Document section -
Content starts
Keywords

1 Introduction

Speaker localization and tracking in reverberant enclosures plays an important role in many applications, including: automatic camera steering, teleconferencing and beamforming. Conventional localization methods can be roughly divided into single- and dual-step approaches. In single-step approaches, a grid search is performed to find the position that maximizes a certain optimization criterion [5, 13]. In dual-step approaches, the time difference of arrivals (TDOAs) of several microphone pairs are first estimated and then combined to perform the actual localization [2, 9].

In dynamic scenarios, the measurements can be divided into short time frames, during which the source position is approximately static. Hence, in each time step the information available for the localization task is limited. However, the smoothness of the movement implies dependence across time. The temporal consistency across successive frames can be exploited by either Bayesian or non-Bayesian models. Bayesian state-space models, which are usually nonlinear and non-Gaussian, are implemented using unscented Kalman filter or extended Kalman filter [7] and particle filter [16]. In non-Bayesian approaches, the trajectory is considered as a deterministic and time-varying parameter, and a maximum likelihood criterion can be applied [14].
Content ends
Exercise set -
**1.** In the speaker localization introduction, why can successive time frames be treated as dependent on one another even though each frame holds limited information?
**2.** Write out the stretch of the speaker localization introduction from "1 Introduction" through "actual localization [2, 9].".
**3.** Continue the speaker localization introduction from the point where it stops.

Data extract -
Content starts
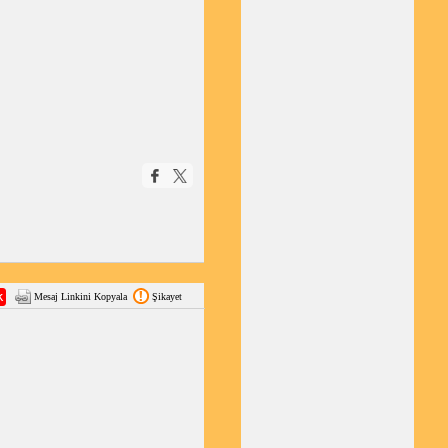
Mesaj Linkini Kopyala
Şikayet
Content ends
Content starts
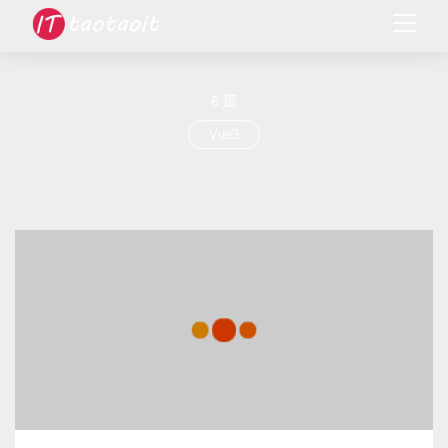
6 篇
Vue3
Content ends
Exercise results -
**1.** The speaker's movement is smooth, so the position in one frame is tied to its position in nearby frames. This consistency across frames can then be exploited by Bayesian or non-Bayesian models.

**2.**
1 Introduction

Speaker localization and tracking in reverberant enclosures plays an important role in many applications, including: automatic camera steering, teleconferencing and beamforming. Conventional localization methods can be roughly divided into single- and dual-step approaches. In single-step approaches, a grid search is performed to find the position that maximizes a certain optimization criterion [5, 13]. In dual-step approaches, the time difference of arrivals (TDOAs) of several microphone pairs are first estimated and then combined to perform the actual localization [2, 9].

**3.**
In realistic environments, the presence of noise or reverberation often yields spurious observations which may lead to poor localization performance. In addition, traditional localization and tracking schemes are based on approximated physical and statistical assumptions which do not always meet the practical conditions in complex real-world scenarios. Recently, there is an attempt to overcome these limitations by applying supervised or unsupervised learning-based approaches [3, 4, 12, 15]. The idea is to form a data-driven model for the spatial characteristics of an acoustic environment, rather than using a predefined statical model.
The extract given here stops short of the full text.